# [INPUT DATA]

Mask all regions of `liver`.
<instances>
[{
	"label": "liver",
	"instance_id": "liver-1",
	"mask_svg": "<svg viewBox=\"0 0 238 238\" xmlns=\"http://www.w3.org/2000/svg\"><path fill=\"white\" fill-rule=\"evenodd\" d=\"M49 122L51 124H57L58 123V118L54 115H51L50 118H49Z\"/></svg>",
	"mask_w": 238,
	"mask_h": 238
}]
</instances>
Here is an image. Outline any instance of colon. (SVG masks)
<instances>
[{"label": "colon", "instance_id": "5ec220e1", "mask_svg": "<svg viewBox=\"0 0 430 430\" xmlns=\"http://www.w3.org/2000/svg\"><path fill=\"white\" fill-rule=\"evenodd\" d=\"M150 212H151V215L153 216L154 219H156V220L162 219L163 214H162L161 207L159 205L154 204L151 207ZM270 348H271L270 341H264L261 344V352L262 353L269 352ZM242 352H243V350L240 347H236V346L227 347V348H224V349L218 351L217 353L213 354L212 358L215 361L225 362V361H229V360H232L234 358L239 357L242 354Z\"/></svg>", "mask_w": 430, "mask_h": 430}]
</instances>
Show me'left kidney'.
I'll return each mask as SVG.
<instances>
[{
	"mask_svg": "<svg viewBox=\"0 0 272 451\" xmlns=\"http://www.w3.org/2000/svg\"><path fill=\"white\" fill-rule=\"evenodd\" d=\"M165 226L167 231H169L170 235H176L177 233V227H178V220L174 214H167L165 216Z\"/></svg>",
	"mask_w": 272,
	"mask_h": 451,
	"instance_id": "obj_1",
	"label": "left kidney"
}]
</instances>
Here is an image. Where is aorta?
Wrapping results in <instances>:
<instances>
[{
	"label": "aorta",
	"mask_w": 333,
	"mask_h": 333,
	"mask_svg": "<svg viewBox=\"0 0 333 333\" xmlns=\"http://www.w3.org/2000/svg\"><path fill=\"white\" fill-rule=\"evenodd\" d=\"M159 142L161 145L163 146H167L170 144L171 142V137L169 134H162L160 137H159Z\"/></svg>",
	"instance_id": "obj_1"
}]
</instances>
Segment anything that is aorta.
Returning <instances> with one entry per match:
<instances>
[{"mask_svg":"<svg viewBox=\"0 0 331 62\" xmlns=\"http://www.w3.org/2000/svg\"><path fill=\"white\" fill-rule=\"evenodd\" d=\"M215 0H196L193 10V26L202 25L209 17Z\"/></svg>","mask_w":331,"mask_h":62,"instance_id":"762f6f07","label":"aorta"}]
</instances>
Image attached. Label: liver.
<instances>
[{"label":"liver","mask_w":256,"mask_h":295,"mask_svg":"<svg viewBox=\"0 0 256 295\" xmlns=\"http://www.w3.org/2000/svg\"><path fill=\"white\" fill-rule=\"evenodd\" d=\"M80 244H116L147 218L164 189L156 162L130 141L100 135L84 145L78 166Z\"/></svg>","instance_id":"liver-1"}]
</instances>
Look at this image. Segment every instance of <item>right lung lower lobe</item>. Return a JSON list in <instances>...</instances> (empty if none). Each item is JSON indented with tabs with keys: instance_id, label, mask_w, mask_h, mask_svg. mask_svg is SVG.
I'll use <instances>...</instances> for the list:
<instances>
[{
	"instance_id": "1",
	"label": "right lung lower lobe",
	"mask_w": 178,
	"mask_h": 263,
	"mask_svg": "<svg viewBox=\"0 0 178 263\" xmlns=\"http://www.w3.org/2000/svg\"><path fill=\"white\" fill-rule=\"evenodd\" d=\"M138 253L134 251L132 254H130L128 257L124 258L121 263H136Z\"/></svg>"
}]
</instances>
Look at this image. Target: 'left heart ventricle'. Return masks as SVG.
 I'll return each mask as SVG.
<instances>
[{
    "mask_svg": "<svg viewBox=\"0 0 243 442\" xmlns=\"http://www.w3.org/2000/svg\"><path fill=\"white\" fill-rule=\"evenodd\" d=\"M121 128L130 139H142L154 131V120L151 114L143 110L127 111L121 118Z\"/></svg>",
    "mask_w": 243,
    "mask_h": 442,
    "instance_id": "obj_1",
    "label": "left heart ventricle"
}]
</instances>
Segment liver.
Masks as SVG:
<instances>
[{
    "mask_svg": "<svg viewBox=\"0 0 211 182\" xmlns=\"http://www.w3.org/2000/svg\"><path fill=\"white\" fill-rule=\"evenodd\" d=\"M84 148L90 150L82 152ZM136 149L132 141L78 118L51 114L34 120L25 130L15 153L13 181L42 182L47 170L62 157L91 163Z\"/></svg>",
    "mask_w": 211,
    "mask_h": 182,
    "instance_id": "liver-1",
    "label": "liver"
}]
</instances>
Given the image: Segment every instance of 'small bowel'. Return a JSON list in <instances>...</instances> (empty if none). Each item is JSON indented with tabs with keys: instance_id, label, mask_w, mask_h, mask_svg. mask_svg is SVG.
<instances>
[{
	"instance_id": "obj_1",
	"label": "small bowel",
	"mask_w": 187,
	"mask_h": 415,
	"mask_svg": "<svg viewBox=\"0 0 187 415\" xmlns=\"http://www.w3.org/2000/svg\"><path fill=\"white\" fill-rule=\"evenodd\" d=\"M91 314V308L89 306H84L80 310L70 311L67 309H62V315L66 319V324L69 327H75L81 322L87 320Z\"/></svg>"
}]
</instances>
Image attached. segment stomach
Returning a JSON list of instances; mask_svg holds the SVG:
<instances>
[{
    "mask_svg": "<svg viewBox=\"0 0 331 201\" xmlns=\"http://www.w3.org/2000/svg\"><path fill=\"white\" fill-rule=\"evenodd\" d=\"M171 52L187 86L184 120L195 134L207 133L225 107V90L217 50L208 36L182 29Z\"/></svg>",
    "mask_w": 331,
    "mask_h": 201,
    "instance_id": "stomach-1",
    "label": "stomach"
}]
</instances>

# [AIM OF THE TASK]
Copy out every line of the data above unchanged, starting with the line that contains "Given the image: Segment" and continuing through the last line of the data.

# [RESPONSE BELOW]
Given the image: Segment every instance of 'small bowel'. Return a JSON list in <instances>...</instances> (empty if none). Each item is JSON indented with tabs with keys: instance_id, label, mask_w, mask_h, mask_svg. mask_svg is SVG.
<instances>
[{
	"instance_id": "obj_1",
	"label": "small bowel",
	"mask_w": 187,
	"mask_h": 415,
	"mask_svg": "<svg viewBox=\"0 0 187 415\" xmlns=\"http://www.w3.org/2000/svg\"><path fill=\"white\" fill-rule=\"evenodd\" d=\"M91 314V308L89 306H84L80 310L70 311L67 309H62V315L66 319V324L69 327H75L81 322L87 320Z\"/></svg>"
}]
</instances>
Image attached. segment stomach
Returning a JSON list of instances; mask_svg holds the SVG:
<instances>
[{
    "mask_svg": "<svg viewBox=\"0 0 331 201\" xmlns=\"http://www.w3.org/2000/svg\"><path fill=\"white\" fill-rule=\"evenodd\" d=\"M171 52L187 86L184 120L195 134L207 133L225 107V90L217 50L208 36L182 29Z\"/></svg>",
    "mask_w": 331,
    "mask_h": 201,
    "instance_id": "stomach-1",
    "label": "stomach"
}]
</instances>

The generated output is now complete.